20. Fakta Penyelesaian

2.8K 319 123
                                    

Ketukan dari sepasang heels membuat telinga Aarron terganggu. Konsentrasi untuk buang air kecil pun terpecah belah begitu pintu toilet laki-laki dibuka seseorang dari luar.

"Aaron?"

"Hell you!" Aaron menendang tembok depannya, tidak jadi buang air kecil saat kepala Kanya menyembul dari celah pintu. Wanita itu memamerkan cengiran garing yang sangat Aaron benci.

"Lo baru mau pipis, ya? Barusan gue cari ke ruangan lo, tapi nggak ada."

Wajah Aaron asem. Lelaki itu memijit kedua pelipisnya pelan. Tidak habis pikir kenapa ia sampai bisa mempunyai sahabat gila seperti Kanya. Benar-benar tidak tahu kondisi.

"Buang panggilan lo-gue di sini, Key."

Bukannya malu berada di toilet laki-laki, Kanya justru masuk ke ruangan bernuansa serba putih yang memiliki lima bilik berdiri untuk buang air kecil para lelaki. Aaron sudah tidak terkejut melihat itu, Kanya memang sudah terlalu biasa menjajah toilet lelaki, tidak di rumahnya, tidak juga di mana pun jika Kanya sedang ingin bicara dengan lelaki yang sedang di toilet.

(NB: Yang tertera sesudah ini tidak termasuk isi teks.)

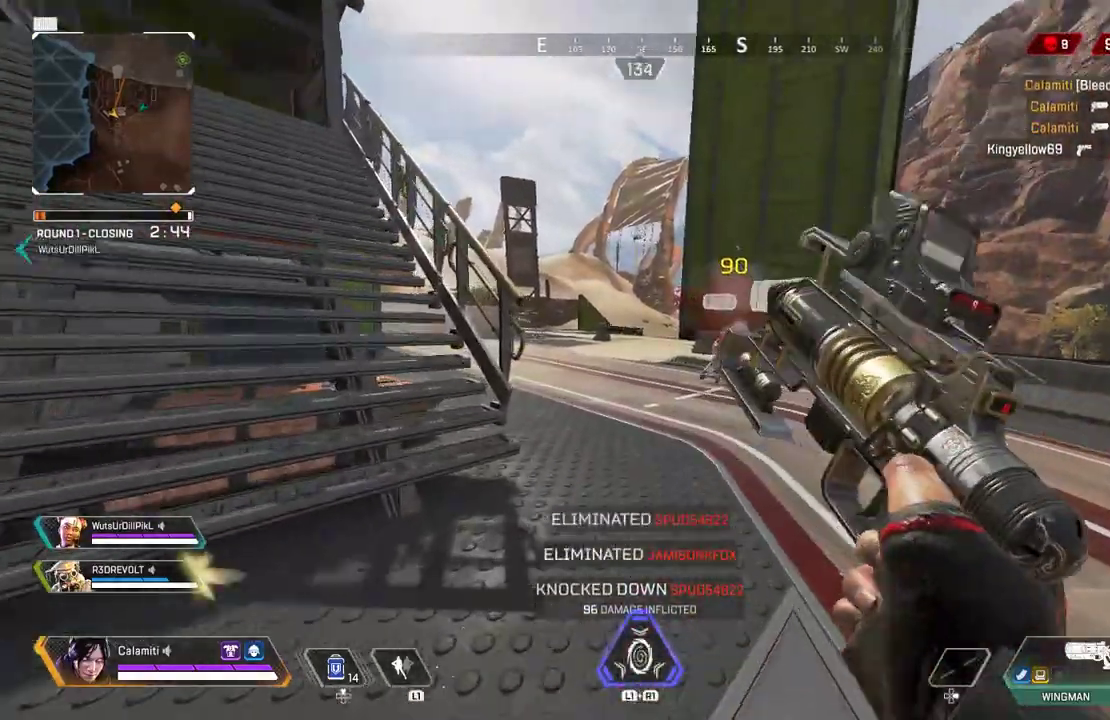
{"dt_ms": 500, "buttons": ["L3"], "left_stick": "up", "right_stick": "left", "events": [[150, "CIRCLE", "down"], [400, "CIRCLE", "up"], [417, "right_stick", "left"], [433, "L3", "down"]]}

Kanya mengedikkan dagu ke celana Aaron. "Zipper lo."

Sambil menahan kesal, Aaron membenarkan zipper celananya.

"Kenapa emang? Dari kita masih berbentuk embrio juga sapaan kita elo-gue." Kening Kanya mengernyit. Kedua tangannya dia lipat di depan dada.

Aaron pergi ke wastafel, mencuci tangan seakan barusan ia berhasil buang air kecil. Lelaki itu sedikit menoleh ke Kanya. "Sebuah kehormatan jika kamu melakuknnya, Key."

"Oke, gue nggak masalah sama panggilan formal sekarang. Tapi alasannya?"

Selesai mencuci tangan, Aaron berbalik menatap Kanya. Sebelumnya ia mengambil dua lembar tissue untuk mengeringkan kedua tangan.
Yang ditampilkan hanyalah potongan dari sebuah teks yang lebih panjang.